| EXERCISE BRIEF |
Copy every one of the records below word for word, keeping each line unchanged.

Dataset records
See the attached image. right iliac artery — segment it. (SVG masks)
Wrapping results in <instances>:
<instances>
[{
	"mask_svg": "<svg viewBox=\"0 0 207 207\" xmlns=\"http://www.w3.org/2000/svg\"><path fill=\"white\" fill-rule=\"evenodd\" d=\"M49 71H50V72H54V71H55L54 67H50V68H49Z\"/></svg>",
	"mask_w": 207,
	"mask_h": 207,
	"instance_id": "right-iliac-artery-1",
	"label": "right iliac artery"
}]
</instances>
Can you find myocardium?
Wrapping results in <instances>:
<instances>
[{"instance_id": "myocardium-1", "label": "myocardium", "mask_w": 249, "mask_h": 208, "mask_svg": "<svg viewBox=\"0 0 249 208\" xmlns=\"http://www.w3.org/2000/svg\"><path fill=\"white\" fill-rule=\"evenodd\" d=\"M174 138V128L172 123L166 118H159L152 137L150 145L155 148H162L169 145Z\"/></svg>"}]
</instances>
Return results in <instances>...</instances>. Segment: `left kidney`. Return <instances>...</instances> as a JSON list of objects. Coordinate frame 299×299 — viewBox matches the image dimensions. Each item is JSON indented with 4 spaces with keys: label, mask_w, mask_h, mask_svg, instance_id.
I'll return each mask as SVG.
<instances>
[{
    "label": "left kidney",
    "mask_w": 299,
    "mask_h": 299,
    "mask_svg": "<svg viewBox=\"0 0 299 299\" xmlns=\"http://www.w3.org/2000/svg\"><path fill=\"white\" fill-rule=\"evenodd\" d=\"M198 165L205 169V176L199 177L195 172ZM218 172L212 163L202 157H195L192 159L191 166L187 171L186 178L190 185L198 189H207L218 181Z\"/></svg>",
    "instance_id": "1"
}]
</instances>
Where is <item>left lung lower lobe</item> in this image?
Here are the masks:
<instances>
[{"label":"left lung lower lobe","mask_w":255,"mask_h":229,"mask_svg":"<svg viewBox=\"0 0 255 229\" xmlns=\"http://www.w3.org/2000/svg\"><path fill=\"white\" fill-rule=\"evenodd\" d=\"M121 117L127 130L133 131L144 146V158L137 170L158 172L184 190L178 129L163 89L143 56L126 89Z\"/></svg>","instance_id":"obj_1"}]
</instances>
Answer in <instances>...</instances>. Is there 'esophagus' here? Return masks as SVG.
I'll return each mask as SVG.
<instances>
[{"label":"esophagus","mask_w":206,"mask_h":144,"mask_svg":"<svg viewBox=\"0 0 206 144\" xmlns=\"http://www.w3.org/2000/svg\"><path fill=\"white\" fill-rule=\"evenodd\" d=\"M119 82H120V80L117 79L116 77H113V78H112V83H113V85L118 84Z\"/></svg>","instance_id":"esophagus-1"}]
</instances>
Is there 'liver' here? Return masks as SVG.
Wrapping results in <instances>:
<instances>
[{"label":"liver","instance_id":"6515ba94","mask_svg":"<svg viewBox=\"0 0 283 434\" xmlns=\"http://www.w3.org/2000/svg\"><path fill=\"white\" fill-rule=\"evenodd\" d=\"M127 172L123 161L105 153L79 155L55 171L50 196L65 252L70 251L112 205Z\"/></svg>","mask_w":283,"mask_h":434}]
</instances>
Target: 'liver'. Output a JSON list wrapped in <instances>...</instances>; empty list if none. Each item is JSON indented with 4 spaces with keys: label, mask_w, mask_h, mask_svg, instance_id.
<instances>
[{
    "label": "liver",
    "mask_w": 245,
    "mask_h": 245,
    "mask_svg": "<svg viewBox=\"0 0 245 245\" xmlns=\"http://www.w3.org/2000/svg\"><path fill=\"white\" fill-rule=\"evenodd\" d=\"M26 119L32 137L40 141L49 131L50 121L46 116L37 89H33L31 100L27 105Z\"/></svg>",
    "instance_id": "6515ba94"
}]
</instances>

| RESULT OF THE EXERCISE |
See the attached image. right iliac artery — segment it. (SVG masks)
Wrapping results in <instances>:
<instances>
[{
	"mask_svg": "<svg viewBox=\"0 0 207 207\" xmlns=\"http://www.w3.org/2000/svg\"><path fill=\"white\" fill-rule=\"evenodd\" d=\"M49 71H50V72H54V71H55L54 67H50V68H49Z\"/></svg>",
	"mask_w": 207,
	"mask_h": 207,
	"instance_id": "right-iliac-artery-1",
	"label": "right iliac artery"
}]
</instances>
Can you find myocardium?
Wrapping results in <instances>:
<instances>
[{"instance_id": "myocardium-1", "label": "myocardium", "mask_w": 249, "mask_h": 208, "mask_svg": "<svg viewBox=\"0 0 249 208\" xmlns=\"http://www.w3.org/2000/svg\"><path fill=\"white\" fill-rule=\"evenodd\" d=\"M174 138V128L172 123L166 118H159L152 137L150 145L155 148H162L169 145Z\"/></svg>"}]
</instances>
Return results in <instances>...</instances>. Segment: `left kidney`. Return <instances>...</instances> as a JSON list of objects. Coordinate frame 299×299 — viewBox matches the image dimensions. Each item is JSON indented with 4 spaces with keys: label, mask_w, mask_h, mask_svg, instance_id.
I'll return each mask as SVG.
<instances>
[{
    "label": "left kidney",
    "mask_w": 299,
    "mask_h": 299,
    "mask_svg": "<svg viewBox=\"0 0 299 299\" xmlns=\"http://www.w3.org/2000/svg\"><path fill=\"white\" fill-rule=\"evenodd\" d=\"M198 165L205 169V176L199 177L195 172ZM218 172L212 163L202 157H195L192 159L191 166L187 171L186 178L190 185L198 189H207L218 181Z\"/></svg>",
    "instance_id": "1"
}]
</instances>
Where is <item>left lung lower lobe</item> in this image?
Here are the masks:
<instances>
[{"label":"left lung lower lobe","mask_w":255,"mask_h":229,"mask_svg":"<svg viewBox=\"0 0 255 229\" xmlns=\"http://www.w3.org/2000/svg\"><path fill=\"white\" fill-rule=\"evenodd\" d=\"M121 117L127 130L133 131L144 146V158L137 170L158 172L184 190L178 129L163 89L143 56L126 89Z\"/></svg>","instance_id":"obj_1"}]
</instances>
Answer in <instances>...</instances>. Is there 'esophagus' here? Return masks as SVG.
I'll return each mask as SVG.
<instances>
[{"label":"esophagus","mask_w":206,"mask_h":144,"mask_svg":"<svg viewBox=\"0 0 206 144\" xmlns=\"http://www.w3.org/2000/svg\"><path fill=\"white\" fill-rule=\"evenodd\" d=\"M119 82H120V80L117 79L116 77H113V78H112V83H113V85L118 84Z\"/></svg>","instance_id":"esophagus-1"}]
</instances>
Is there 'liver' here? Return masks as SVG.
Wrapping results in <instances>:
<instances>
[{"label":"liver","instance_id":"6515ba94","mask_svg":"<svg viewBox=\"0 0 283 434\" xmlns=\"http://www.w3.org/2000/svg\"><path fill=\"white\" fill-rule=\"evenodd\" d=\"M127 172L123 161L105 153L79 155L55 171L50 196L65 252L70 251L112 205Z\"/></svg>","mask_w":283,"mask_h":434}]
</instances>
Target: 'liver'. Output a JSON list wrapped in <instances>...</instances>; empty list if none. Each item is JSON indented with 4 spaces with keys: label, mask_w, mask_h, mask_svg, instance_id.
<instances>
[{
    "label": "liver",
    "mask_w": 245,
    "mask_h": 245,
    "mask_svg": "<svg viewBox=\"0 0 245 245\" xmlns=\"http://www.w3.org/2000/svg\"><path fill=\"white\" fill-rule=\"evenodd\" d=\"M26 119L32 137L40 141L49 131L50 121L46 116L37 89H33L31 100L27 105Z\"/></svg>",
    "instance_id": "6515ba94"
}]
</instances>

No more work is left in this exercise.